**DATA FOR REVIEW**
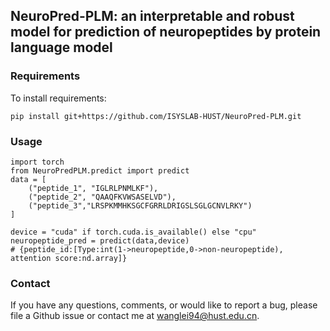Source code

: ## NeuroPred-PLM: an interpretable and robust model for prediction of neuropeptides by protein language model

### Requirements
To install requirements:

```
pip install git+https://github.com/ISYSLAB-HUST/NeuroPred-PLM.git
```
### Usage

```
import torch
from NeuroPredPLM.predict import predict
data = [
    ("peptide_1", "IGLRLPNMLKF"),
    ("peptide_2", "QAAQFKVWSASELVD"),
    ("peptide_3","LRSPKMMHKSGCFGRRLDRIGSLSGLGCNVLRKY")
]

device = "cuda" if torch.cuda.is_available() else "cpu" 
neuropeptide_pred = predict(data,device)
# {peptide_id:[Type:int(1->neuropeptide,0->non-neuropeptide), attention score:nd.array]}
```

### Contact
If you have any questions, comments, or would like to report a bug, please file a Github issue or contact me at wanglei94@hust.edu.cn.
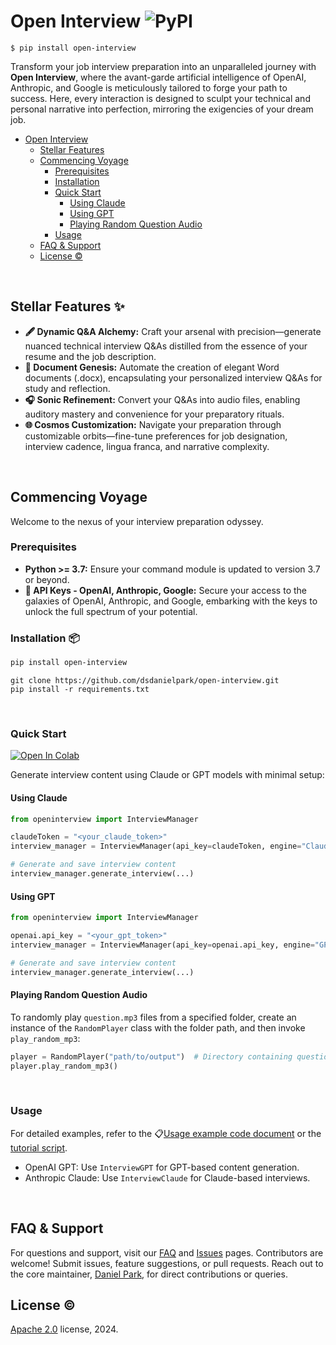 # Open Interview <img alt="PyPI" src="https://img.shields.io/pypi/v/open-interview?color=black">

`$ pip install open-interview`

Transform your job interview preparation into an unparalleled journey with **Open Interview**, where the avant-garde artificial intelligence of OpenAI, Anthropic, and Google is meticulously tailored to forge your path to success. Here, every interaction is designed to sculpt your technical and personal narrative into perfection, mirroring the exigencies of your dream job.



- [Open Interview ](#open-interview-)
  - [Stellar Features](#stellar-features-)
  - [Commencing Voyage](#commencing-voyage)
    - [Prerequisites](#prerequisites)
    - [Installation](#installation-)
    - [Quick Start](#quick-start)
      - [Using Claude](#using-claude)
      - [Using GPT](#using-gpt)
      - [Playing Random Question Audio](#playing-random-question-audio)
    - [Usage](#usage)
  - [FAQ \& Support](#faq--support)
  - [License ©️](#license-️)


<br>

## Stellar Features ✨

- **🖋️ Dynamic Q&A Alchemy:** Craft your arsenal with precision—generate nuanced technical interview Q&As distilled from the essence of your resume and the job description.
- **📖 Document Genesis:** Automate the creation of elegant Word documents (.docx), encapsulating your personalized interview Q&As for study and reflection.
- **🎧 Sonic Refinement:** Convert your Q&As into audio files, enabling auditory mastery and convenience for your preparatory rituals.
- **🌐 Cosmos Customization:** Navigate your preparation through customizable orbits—fine-tune preferences for job designation, interview cadence, lingua franca, and narrative complexity.

<br>

## Commencing Voyage
Welcome to the nexus of your interview preparation odyssey.


### Prerequisites

- **Python >= 3.7:** Ensure your command module is updated to version 3.7 or beyond.
- **🔑 API Keys - OpenAI, Anthropic, Google:** Secure your access to the galaxies of OpenAI, Anthropic, and Google, embarking with the keys to unlock the full spectrum of your potential. 




### Installation 📦

```bash
pip install open-interview
```
```
git clone https://github.com/dsdanielpark/open-interview.git
pip install -r requirements.txt
```

<br>


### Quick Start   

[![Open In Colab](https://colab.research.google.com/assets/colab-badge.svg)](https://colab.research.google.com/drive/1NWCwuunRRR2C2b0vmYk6Tm-JxV4yzSt9#scrollTo=bebO3UiGbIaD) 





Generate interview content using Claude or GPT models with minimal setup:

#### Using Claude

```python
from openinterview import InterviewManager

claudeToken = "<your_claude_token>"
interview_manager = InterviewManager(api_key=claudeToken, engine="Claude")

# Generate and save interview content
interview_manager.generate_interview(...)
```

#### Using GPT

```python
from openinterview import InterviewManager

openai.api_key = "<your_gpt_token>"
interview_manager = InterviewManager(api_key=openai.api_key, engine="GPT")

# Generate and save interview content
interview_manager.generate_interview(...)
```

#### Playing Random Question Audio

To randomly play `question.mp3` files from a specified folder, create an instance of the `RandomPlayer` class with the folder path, and then invoke `play_random_mp3`:

```python
player = RandomPlayer("path/to/output")  # Directory containing question.mp3 files
player.play_random_mp3()
```


<br>

### Usage

For detailed examples, refer to the 📋[Usage example code document](https://github.com/dsdanielpark/open-interview/blob/main/docs/usage.md) or the [tutorial script](https://github.com/dsdanielpark/open-interview/blob/main/script/example.ipynb).

- OpenAI GPT: Use `InterviewGPT` for GPT-based content generation.
- Anthropic Claude: Use `InterviewClaude` for Claude-based interviews.

<br>

## FAQ & Support

For questions and support, visit our [FAQ](https://github.com/dsdanielpark/open-interview/blob/main/documents/faq.md) and [Issues](https://github.com/dsdanielpark/open-interview/issues) pages. Contributors are welcome! Submit issues, feature suggestions, or pull requests.
Reach out to the core maintainer, [Daniel Park](https://github.com/DSDanielPark), for direct contributions or queries.


## License ©️ 
[Apache 2.0](https://opensource.org/license/apache-2-0) license, 2024.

**WORK TO COMPLETE**
Where a line in the listing above includes the string "device", copy that line.

**TASK OUTPUT**
device = "cuda" if torch.cuda.is_available() else "cpu" 
neuropeptide_pred = predict(data,device)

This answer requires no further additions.